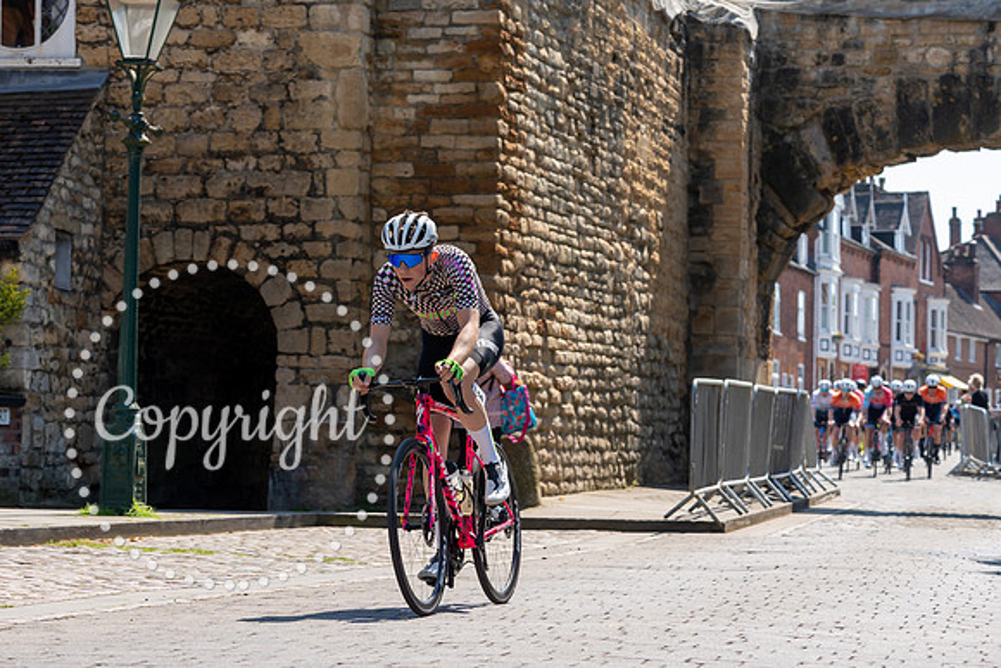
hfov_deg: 18.9
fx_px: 2996
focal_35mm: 108
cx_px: 337
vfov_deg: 12.7
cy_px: 306
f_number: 5
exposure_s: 1/800
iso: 160
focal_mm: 75
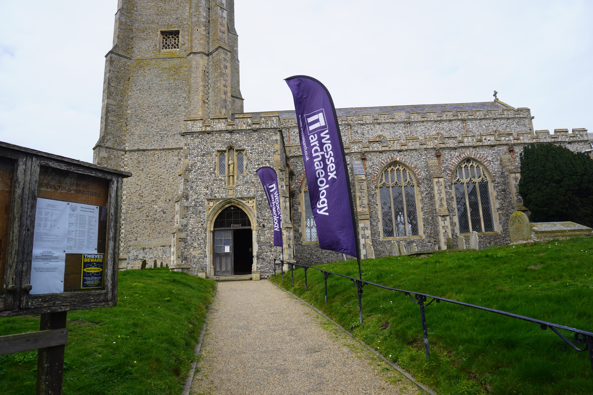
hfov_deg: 73.7
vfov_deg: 53.1
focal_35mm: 24
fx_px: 395
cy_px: 198
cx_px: 296
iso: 100
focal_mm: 16
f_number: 5
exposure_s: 1/320
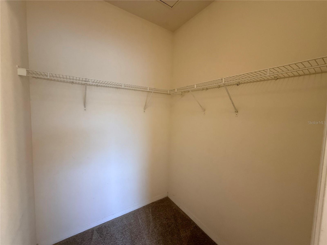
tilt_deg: -4.5
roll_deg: -2.5
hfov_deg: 102.1
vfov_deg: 85.7
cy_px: 122
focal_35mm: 14
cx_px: 164
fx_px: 132
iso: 320
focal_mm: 2.22
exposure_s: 1/120
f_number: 2.2
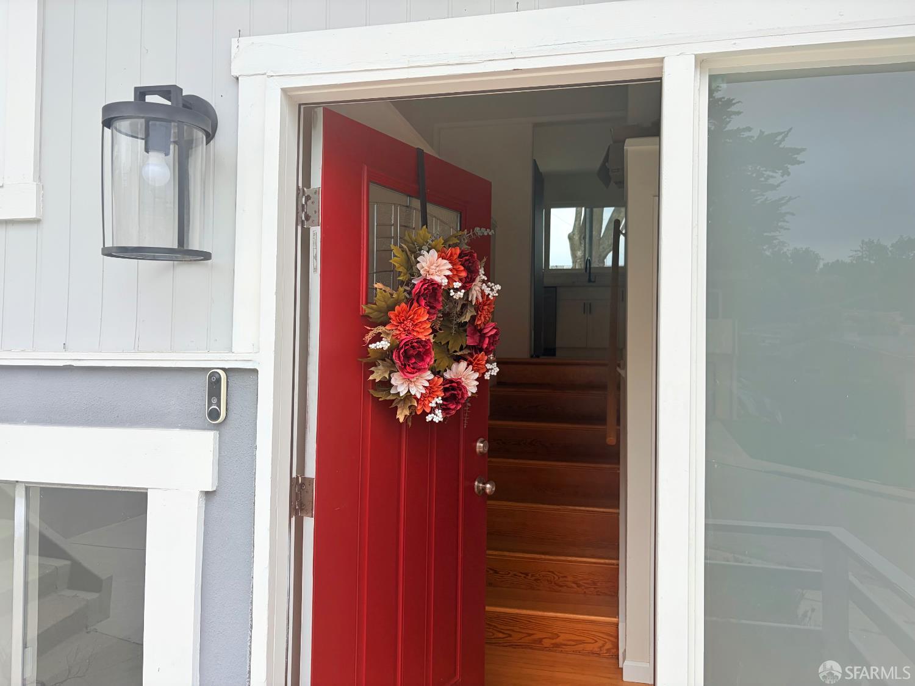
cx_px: 458
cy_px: 343
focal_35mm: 26
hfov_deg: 67.3
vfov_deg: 53.1
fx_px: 687
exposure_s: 1/2075
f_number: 1.6
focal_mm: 5.96
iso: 50
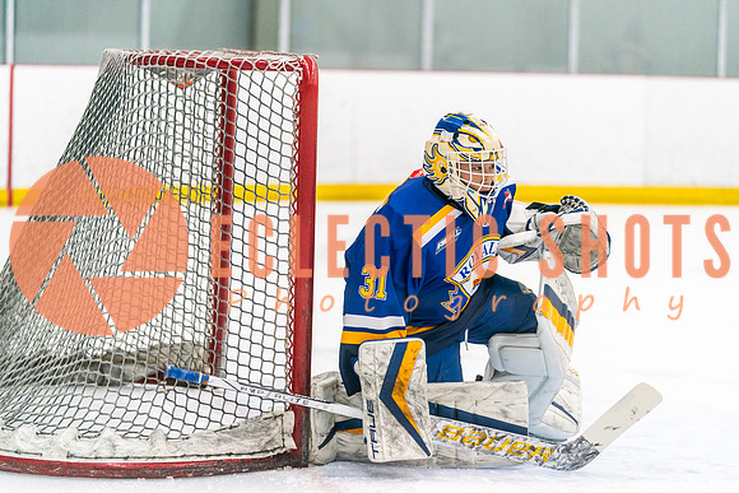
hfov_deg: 14.4
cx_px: 370
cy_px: 246
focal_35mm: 142
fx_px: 2915
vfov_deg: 9.7
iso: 3200
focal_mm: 142
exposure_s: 1/1250
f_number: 2.8
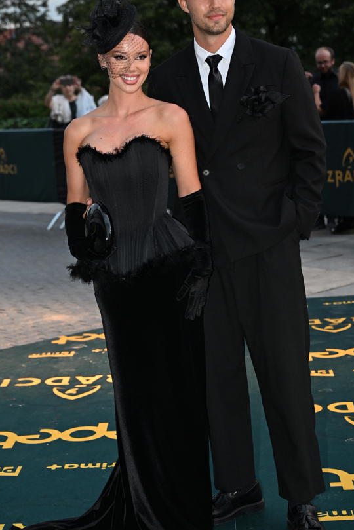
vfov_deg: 26.0
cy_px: 266
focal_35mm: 78
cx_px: 158
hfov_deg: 17.5
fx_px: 1149
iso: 2000
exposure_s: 1/250
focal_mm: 61
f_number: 4.5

Requirement = Copy the records shown above in their entirety and exactly; images are to be left out.

Task solution =
hfov_deg: 18.9
fx_px: 2996
focal_35mm: 108
cx_px: 337
vfov_deg: 12.7
cy_px: 306
f_number: 5
exposure_s: 1/800
iso: 160
focal_mm: 75
hfov_deg: 73.7
vfov_deg: 53.1
focal_35mm: 24
fx_px: 395
cy_px: 198
cx_px: 296
iso: 100
focal_mm: 16
f_number: 5
exposure_s: 1/320
tilt_deg: -4.5
roll_deg: -2.5
hfov_deg: 102.1
vfov_deg: 85.7
cy_px: 122
focal_35mm: 14
cx_px: 164
fx_px: 132
iso: 320
focal_mm: 2.22
exposure_s: 1/120
f_number: 2.2
cx_px: 458
cy_px: 343
focal_35mm: 26
hfov_deg: 67.3
vfov_deg: 53.1
fx_px: 687
exposure_s: 1/2075
f_number: 1.6
focal_mm: 5.96
iso: 50
hfov_deg: 14.4
cx_px: 370
cy_px: 246
focal_35mm: 142
fx_px: 2915
vfov_deg: 9.7
iso: 3200
focal_mm: 142
exposure_s: 1/1250
f_number: 2.8
vfov_deg: 26.0
cy_px: 266
focal_35mm: 78
cx_px: 158
hfov_deg: 17.5
fx_px: 1149
iso: 2000
exposure_s: 1/250
focal_mm: 61
f_number: 4.5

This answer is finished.